**Work to complete:**
Given the listing below, write out exactly the lines starting with the line that has "M215 995 217 1041 192 1042 188 997Z" and going on through the line that has "M900 718 909 864 932 902 1101 1042", both kept.

**Records:**

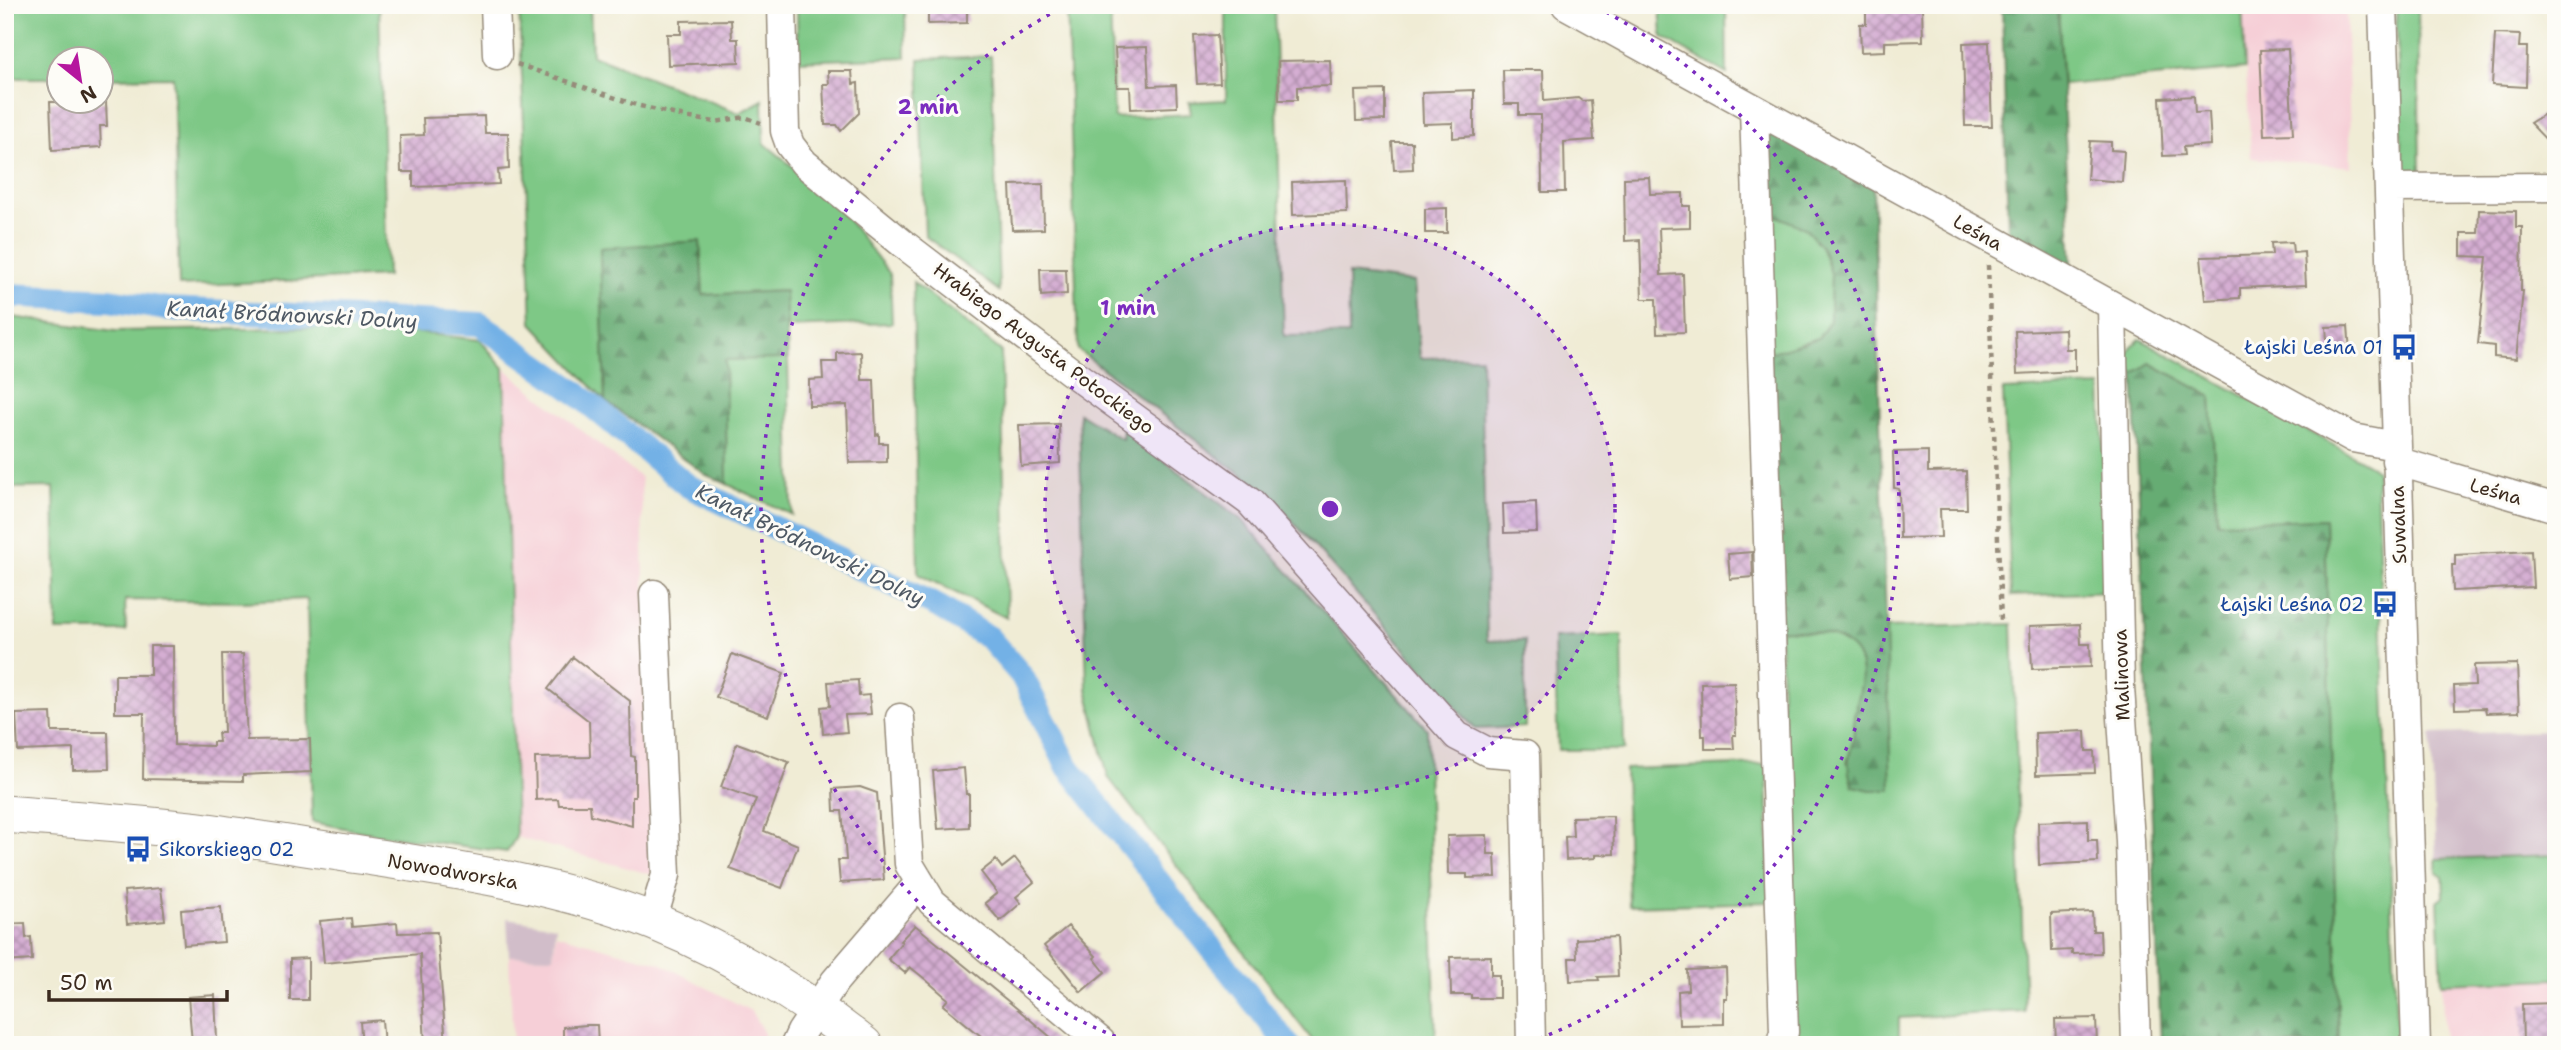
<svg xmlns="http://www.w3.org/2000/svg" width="2561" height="1050" font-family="'Shantell Sans',sans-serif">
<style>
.built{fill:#f6cfd7}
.industrial{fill:#d1bdc9}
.grass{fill:#7ec886;stroke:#5c7952;stroke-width:2}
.forest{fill:url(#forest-firs);stroke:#506b48;stroke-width:2}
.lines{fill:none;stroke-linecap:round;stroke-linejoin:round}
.canal{stroke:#73b1e6;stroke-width:24}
.building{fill:url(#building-cross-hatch)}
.minor-casing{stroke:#968b7a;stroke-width:31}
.major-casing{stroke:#968b7a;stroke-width:39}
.path{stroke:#968b7a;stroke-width:4.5;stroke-dasharray:5 5;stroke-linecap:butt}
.minor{stroke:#fff;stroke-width:28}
.major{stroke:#fff;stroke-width:37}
.ring{fill:none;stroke:#7b2cbf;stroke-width:3.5;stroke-dasharray:3.5 7}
.labels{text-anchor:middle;stroke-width:6;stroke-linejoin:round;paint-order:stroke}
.street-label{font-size:19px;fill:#3b2a1e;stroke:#fdfcf7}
.transit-label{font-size:19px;fill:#164399;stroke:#fdfcf7;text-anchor:end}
.water-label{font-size:21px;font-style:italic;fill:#4f5964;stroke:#fdfcf7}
.centre{fill:#7b2cbf;stroke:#fdfcf7;stroke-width:3.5}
.ring-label{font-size:21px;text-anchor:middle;font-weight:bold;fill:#7b2cbf;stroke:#fdfcf7;stroke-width:6;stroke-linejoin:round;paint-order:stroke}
</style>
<defs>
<pattern id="forest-firs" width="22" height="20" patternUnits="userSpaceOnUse" patternTransform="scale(1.75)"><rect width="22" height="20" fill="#66ac73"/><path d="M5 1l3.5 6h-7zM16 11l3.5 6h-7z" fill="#558c5e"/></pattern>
<pattern id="building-cross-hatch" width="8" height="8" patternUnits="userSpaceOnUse" patternTransform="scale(1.75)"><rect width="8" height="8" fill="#d5aed3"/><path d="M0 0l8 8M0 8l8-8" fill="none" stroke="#ae8eab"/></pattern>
</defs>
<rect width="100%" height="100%" fill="#fdfcf7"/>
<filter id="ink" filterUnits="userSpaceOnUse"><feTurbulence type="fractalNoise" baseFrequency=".0143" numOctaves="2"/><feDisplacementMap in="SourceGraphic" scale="14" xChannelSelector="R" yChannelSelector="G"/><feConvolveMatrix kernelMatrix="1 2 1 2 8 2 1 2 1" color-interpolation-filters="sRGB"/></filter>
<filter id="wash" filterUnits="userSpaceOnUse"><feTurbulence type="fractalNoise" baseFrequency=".00686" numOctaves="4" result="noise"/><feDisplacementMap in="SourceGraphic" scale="28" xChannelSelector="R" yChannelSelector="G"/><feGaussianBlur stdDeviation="1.57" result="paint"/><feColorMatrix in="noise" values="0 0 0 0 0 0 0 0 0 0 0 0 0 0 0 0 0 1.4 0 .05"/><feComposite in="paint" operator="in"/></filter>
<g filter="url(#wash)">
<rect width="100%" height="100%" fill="#f0ecd5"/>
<path class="built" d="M2242 5H2346L2351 167 2251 158Z
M504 368 641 478 653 875 516 837Z
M556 934 660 963 751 1011 764 1033V1045H513L509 956 553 957Z
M2556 979V1045H2444L2442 983Z"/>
<path class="industrial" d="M2556 731V855L2436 859 2431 734Z
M507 918 556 926 553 957 509 956Z"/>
<path class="grass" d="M5 5H379L387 276 179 286 173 77 102 78V60H60L59 78H5Z
M519 5H590L592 55 739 113 763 100 764 143 831 198 890 274 892 323 787 327 784 291 703 295 700 241 600 249 605 401 532 323Z
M797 5H905L906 57 798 61Z
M1067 5H1110L1114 118 1191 114 1189 102 1226 100V5H1274L1284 336 1349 335 1348 274 1414 282 1420 358 1481 357 1487 641 1525 640V727L1475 729 1268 493C1203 449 1142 397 1078 350Z
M1660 5H1726L1727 74 1662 37Z
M2058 5H2242L2245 69 2063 85Z
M2396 5H2418L2420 181 2407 175 2402 169Z
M991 56 992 78 999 291 925 236 919 59Z
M1765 206 1772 214 1805 228 1821 246 1831 273 1830 321 1818 338 1769 353Z
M913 282 1001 351 1007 618 918 574Z
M5 316 115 331 368 327 480 340 504 368 516 837 507 852 381 835 312 822 307 599 241 602 125 600 126 631H57L54 487 5 488Z
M2140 339 2368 464 2376 471 2397 1045H2339L2325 519 2217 523 2211 396 2150 363 2134 374 2125 361 2131 347Z
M725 359H788L792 515 727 484Z
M2101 386 2109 592 2011 596 2003 390Z
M1079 413 1122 439 1123 429 1243 521 1427 729 1436 1045H1316L1108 777 1087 689Z
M2012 624 2025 1011 1899 1018V1045H1791L1780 630C1810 631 1859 632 1862 672 1863 687 1857 700 1854 715 1853 722 1855 729 1854 736 1853 745 1849 754 1847 762L1870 790H1890L1885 628Z
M1622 635 1624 750H1558L1554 638Z
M1767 764 1770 902 1629 906 1625 769Z
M2556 855V979L2442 983 2438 901 2444 896 2443 877 2437 872 2436 859Z"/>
<path class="forest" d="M2002 5H2058L2072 265 2008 230Z
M1762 127 1873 187 1891 790H1870L1853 786C1845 768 1849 758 1853 739 1855 730 1853 720 1855 712 1858 699 1862 687 1862 674 1861 632 1810 631 1780 630L1769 353 1819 338 1830 321 1831 273 1821 246 1805 228 1772 214 1765 206Z
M700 241 703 295 785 291 788 359 725 360 727 484 706 475 605 401 600 248Z
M2150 363 2211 396 2217 522 2325 519 2339 1045H2161L2134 374Z"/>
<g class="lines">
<path class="canal" d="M5 295 109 300 167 309 480 324 574 391 688 486 939 607 989 638 1022 676 1068 767 1288 1045"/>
</g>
<g id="blocks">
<path class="building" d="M928 5H967V23L928 24Z
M1922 5 1923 41 1885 42V51L1861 52 1860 24H1866V6Z
M731 20 732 39H738L739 62 668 65 667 34H681V21Z
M2495 34 2520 35 2519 47H2527L2526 87 2492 85Z
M1217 35 1220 83 1197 84 1194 36Z
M1989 42 1992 126H1965L1963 43Z
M1147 47 1149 86 1176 85 1177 107 1131 109 1130 87H1117L1115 48Z
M2288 49 2293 134 2264 135 2260 50Z
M1330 60 1331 86 1297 87V100H1279L1278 61Z
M1503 70H1543L1544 101 1578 98 1582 101 1591 100 1594 140 1564 142 1565 192H1542L1541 115H1519V104H1504Z
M828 71H852L853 84 858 83 859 113 841 131 837 125H825L823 84H829Z
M1385 90V120L1356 121 1355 91Z
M1474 90V136L1453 138V123L1423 124 1422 92Z
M2194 96 2195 113 2209 112 2211 145 2183 147 2184 155 2163 156 2160 98Z
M50 102H106L107 126H100L101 147 52 150Z
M2556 107V150L2530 123Z
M484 116 485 133H508L509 169 498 170 499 184 413 187V172H401L400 136 424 135 423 118Z
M2090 141 2111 142V150L2124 151 2122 182 2087 179Z
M1392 142H1412L1413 169 1394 170Z
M1649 177 1650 194 1683 193V206H1690V227L1659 228 1661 275 1683 274 1685 332 1657 333 1656 299H1642L1640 240 1625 241 1624 178Z
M1346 180 1347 213 1293 215 1292 182Z
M1043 184 1044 229 1012 230 1010 185Z
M1447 208V233H1425V209Z
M2479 210 2516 211V227H2522L2521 291H2523L2516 359 2494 357V346L2478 344 2487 257 2461 256V233H2478Z
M2292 242 2293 253 2304 252 2306 285 2240 288V298L2205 300 2201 257 2272 255 2271 243Z
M1040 269H1066L1067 294 1041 296Z
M2348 326 2350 352 2328 353 2326 327Z
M2065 329 2066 349H2075V371L2017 374 2015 331Z
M861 352 862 380H874L876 435 879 434V443H887V462L849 463 847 405 809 406V380L823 379 822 362H837V353Z
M1059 424 1060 463 1021 466 1019 425Z
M1928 451V472L1966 471 1967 509H1940L1941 537 1900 538 1899 489 1894 488 1893 452Z
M1536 502 1537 532 1504 533 1503 504Z
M2531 551 2533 587 2453 591 2452 565H2455V555Z
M1752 552 1753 577 1730 579 1728 554Z
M2080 624 2081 644H2090L2091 667 2032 669 2030 626Z
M150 646H173L174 745 213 746V742H219L218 733H224L222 654H243L247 740 310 739 311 772 243 775V781L143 779 144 713H115V675H150Z
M732 654 784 673 768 716 716 697Z
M573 657 630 701 631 756 635 757V797H632V826L591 815 590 805H559L558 799 536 800 535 758 590 757 589 721 548 689Z
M2517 664 2519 712 2486 713 2485 708 2455 709 2454 686 2475 685 2474 665Z
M858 680 859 696 869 695 871 714 845 715 847 732 823 734 821 707 830 706 828 682Z
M1734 682 1736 735H1733L1734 749H1705V736H1702L1701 683Z
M51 713 52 732H108L109 769 73 770V749L18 751 16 714Z
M2085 731 2086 751H2094L2095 773 2036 775 2035 733Z
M737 743 789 762 764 831 798 845 782 888 730 869 756 799 721 787Z
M964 768 966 794H969V827L938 829 933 771Z
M860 787 877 793 884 880 840 883 838 860H846L843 821 842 811H834L833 789Z
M1613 816 1614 854 1595 855V858L1566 860 1565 837 1573 836 1572 817Z
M2088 820V840H2097L2098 862 2039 865 2038 822Z
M1487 835 1488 854H1495L1496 877 1467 878V874H1448L1447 836Z
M1015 858 1034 882 1016 897 1021 903 1000 921 985 903 997 893 981 872 996 860 1002 868Z
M161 888 165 920 127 924 124 891Z
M221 907 224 942 184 945 181 910Z
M2092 912 2093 931H2100L2101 953 2072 954V950L2052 951 2051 914Z
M351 918 352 927 397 923 398 933 437 932 446 1044 425 1045 420 954 324 963 320 921Z
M25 923 26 938 31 937 32 960 5 962V924Z
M915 925 1014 1006 1060 1045H992L943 1005 948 999 925 979 910 967 905 973 888 959 902 942 900 941Z
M1068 926 1096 956 1094 958 1105 972 1081 992 1044 946Z
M1616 937 1618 976 1598 977 1599 980 1570 981 1569 958H1577L1576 939Z
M1491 956V975H1499V998H1471V995H1451L1450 957Z
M308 958V1000H290V959Z
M1726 968 1727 998H1724V1024L1679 1025 1678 991 1688 990 1687 970Z
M215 995 217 1041 192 1042 188 997Z
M2556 1003V1045H2523L2522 1004Z
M2096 1018 2097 1045H2056L2055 1019Z
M382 1020 384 1045H362L360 1022Z
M587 1025H597L598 1045H563V1027Z"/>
</g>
</g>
<g filter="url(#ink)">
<use href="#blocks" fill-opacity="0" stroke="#968b7a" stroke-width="2"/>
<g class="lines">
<g class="minor-casing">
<path id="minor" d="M495 5 497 55
M782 5 785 131 790 145 804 163 902 243 1070 371 1250 502 1457 736 1488 752 1525 755 1531 1045
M1566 5 2353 438 2395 446
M2383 5 2416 1045
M1754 109 1784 1032 1780 1045
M2390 188 2556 187
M2112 306 2120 687 2130 841 2136 1045
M2396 461 2556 508
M900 718 909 864 932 902 1101 1042
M652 921 666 875 654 594
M795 1045 801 1032 835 981 919 883"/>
</g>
<g class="major-casing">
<path id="major" d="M5 814C67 819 128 823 190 830 249 837 308 848 367 856 464 871 564 886 655 922 731 953 799 994 864 1045"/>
</g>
<path class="path" d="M517 64 636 105 685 117 715 122 745 117 761 123
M1988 265 2001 622"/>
<use href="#minor" class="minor"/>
<use href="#major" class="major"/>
</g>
</g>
<circle cx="1330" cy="509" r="285" fill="#7b2cbf" fill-opacity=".12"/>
<g class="ring">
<circle cx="1330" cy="509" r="285"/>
<path d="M1135 1044A569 569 0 0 1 1063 7M1597 7A569 569 0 0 1 1525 1044"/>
</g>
<defs>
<g id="bus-bare" transform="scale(2.1)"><path d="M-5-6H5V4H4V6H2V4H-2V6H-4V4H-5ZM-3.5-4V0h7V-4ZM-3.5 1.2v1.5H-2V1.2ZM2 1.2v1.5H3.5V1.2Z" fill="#1a4fb4" stroke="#fdfcf7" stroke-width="2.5" paint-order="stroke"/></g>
</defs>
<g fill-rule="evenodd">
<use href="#bus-bare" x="2404" y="347"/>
<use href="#bus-bare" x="2385" y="604"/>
<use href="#bus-bare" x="138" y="849"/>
</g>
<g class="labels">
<g class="street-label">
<text transform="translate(1978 232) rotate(29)" y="7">Leśna</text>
<text transform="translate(1044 348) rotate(37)" y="7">Hrabiego Augusta Potockiego</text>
<text transform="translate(2496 491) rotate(16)" y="7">Leśna</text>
<text transform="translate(2398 525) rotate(-92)" y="7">Suwalna</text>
<text transform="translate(2121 675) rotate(-92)" y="7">Malinowa</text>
<text transform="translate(453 871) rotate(10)" y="7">Nowodworska</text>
</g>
<g class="transit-label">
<text x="2383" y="354">Łajski Leśna 01</text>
<text x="2364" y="611">Łajski Leśna 02</text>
<text x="159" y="856" text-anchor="start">Sikorskiego 02</text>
</g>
<g class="water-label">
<text transform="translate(292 315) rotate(3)" y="7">Kanał Bródnowski Dolny</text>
<text transform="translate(810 545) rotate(26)" y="7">Kanał Bródnowski Dolny</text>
</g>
</g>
<circle cx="1330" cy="509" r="10" class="centre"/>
<g class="ring-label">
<text x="928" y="114">2 min</text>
<text x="1128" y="315">1 min</text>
</g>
<rect width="2561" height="1050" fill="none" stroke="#fdfcf7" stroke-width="28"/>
<g transform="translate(80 80) rotate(150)"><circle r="33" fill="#fdfcf7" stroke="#afa8a0" stroke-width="2"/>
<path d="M0-5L12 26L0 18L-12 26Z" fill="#b5179e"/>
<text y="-10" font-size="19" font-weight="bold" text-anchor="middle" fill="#3b2a1e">N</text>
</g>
<path d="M49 990v10h178v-10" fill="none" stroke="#3b2a1e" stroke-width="3.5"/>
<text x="60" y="990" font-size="21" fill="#3b2a1e" stroke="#fdfcf7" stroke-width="5" paint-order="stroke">50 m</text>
</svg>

**Solution:**
M215 995 217 1041 192 1042 188 997Z
M2556 1003V1045H2523L2522 1004Z
M2096 1018 2097 1045H2056L2055 1019Z
M382 1020 384 1045H362L360 1022Z
M587 1025H597L598 1045H563V1027Z"/>
</g>
</g>
<g filter="url(#ink)">
<use href="#blocks" fill-opacity="0" stroke="#968b7a" stroke-width="2"/>
<g class="lines">
<g class="minor-casing">
<path id="minor" d="M495 5 497 55
M782 5 785 131 790 145 804 163 902 243 1070 371 1250 502 1457 736 1488 752 1525 755 1531 1045
M1566 5 2353 438 2395 446
M2383 5 2416 1045
M1754 109 1784 1032 1780 1045
M2390 188 2556 187
M2112 306 2120 687 2130 841 2136 1045
M2396 461 2556 508
M900 718 909 864 932 902 1101 1042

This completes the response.